I emptied the cold room in the basement where Mom had stored canned goods and staples. Many labels looked quaintly old-fashioned, some from a grocery store out of business for a good fifteen years.  I emptied cans, rinsed them, put them in recycling. When I opened one, it exploded and sprayed pumpkin over me, the kitchen walls, the ceiling—even into the dining room.

Daytime, at the hospital, I took her to hairdressing appointments, to cooking classes, to the Friday afternoon parties. She begged me to take her home instead.

Evenings I created piles of sheets, tablecloths, pillowcases, napkins, dishes, and frying pans. The basement and the garage had their own piles–of Christmas tree decorations, fabric remnants, gardening supplies.

How could I wait? Afterwards, I’d be flying home to my husband.

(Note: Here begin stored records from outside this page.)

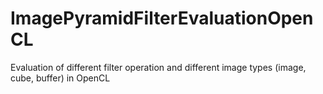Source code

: # ImagePyramidFilterEvaluationOpenCL
Evaluation of different filter operation and different image types (image, cube, buffer) in OpenCL
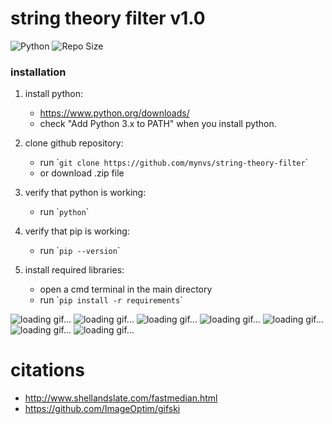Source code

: # string theory filter v1.0
![Python](https://img.shields.io/badge/python-3.10-blue.svg)
![Repo Size](https://img.shields.io/github/repo-size/mynvs/string-theory-filter)
### installation

1. install python:
	- https://www.python.org/downloads/
	- check "Add Python 3.x to PATH" when you install python.

2. clone github repository:
   	- run \``git clone https://github.com/mynvs/string-theory-filter`\`
   	- or download .zip file

3. verify that python is working:
	- run \``python`\`

4. verify that pip is working:
	- run \``pip --version`\`

5. install required libraries:
   	- open a cmd terminal in the main directory
	- run \``pip install -r requirements`\`

![loading gif...](https://raw.githubusercontent.com/mynvs/images/blob/099a90279e606151e60f436c061303cb4a146aae/string-theory-filter_image1.gif)
![loading gif...](https://raw.githubusercontent.com/mynvs/images/blob/099a90279e606151e60f436c061303cb4a146aae/string-theory-filter_image6.png)
![loading gif...](https://raw.githubusercontent.com/mynvs/images/blob/099a90279e606151e60f436c061303cb4a146aae/string-theory-filter_image2.gif)
![loading gif...](https://raw.githubusercontent.com/mynvs/images/blob/099a90279e606151e60f436c061303cb4a146aae/string-theory-filter_image3.gif)
![loading gif...](https://raw.githubusercontent.com/mynvs/images/blob/099a90279e606151e60f436c061303cb4a146aae/string-theory-filter_image4.png)
![loading gif...](https://raw.githubusercontent.com/mynvs/images/blob/099a90279e606151e60f436c061303cb4a146aae/string-theory-filter_image5.png)
![loading gif...](https://raw.githubusercontent.com/mynvs/images/blob/099a90279e606151e60f436c061303cb4a146aae/string-theory-filter_image7.gif)

# citations
- http://www.shellandslate.com/fastmedian.html
- https://github.com/ImageOptim/gifski
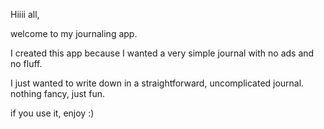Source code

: Hiiii all, 

welcome to my journaling app. 

I created this app because I wanted a very simple journal with no ads and no fluff. 

I just wanted to write down in a straightforward, uncomplicated journal. nothing fancy, just fun. 

if you use it, enjoy :)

My brother and his wife worked, and my sister and her husband lived on a farm a hundred miles away. This was my job to do.

I joked that if my mother knew what I was doing, my life wouldn’t be worth a plugged nickel. If my mother knew–it would break her heart.

Mom’s leg didn’t heal and was always unmanageable and excruciatingly uncomfortable. In the end, the doctors amputated, knowing full well the risks, but hoping to relieve her discomfort and lack of mobility. Sadly neither her body nor her mind accepted this last assault.

In her last days, she continued to ask to go home. But the home she talked about was a different place, a two-story house out of her past that I had never known, perhaps the house that had burned to its foundation so long ago.

She died two weeks after the operation, shockingly sudden, much too soon.

Soon after the funeral, we all gathered at her house, surveyed my neat piles, chose the things we wanted. I flew home.

The people who bought the little house cut down the big spruce tree, dug up the roses in the front. Now the sun must be shining inside the living room. They have young children who may be playing on the old apple tree. I am happy that life has come back to the house that my mother loved.

As I remember my weeks of sorting and discarding the belongings in her home, I ache over my sad necessary betrayal. And, more than I expected, I miss that contrary, stubborn woman who was my mother.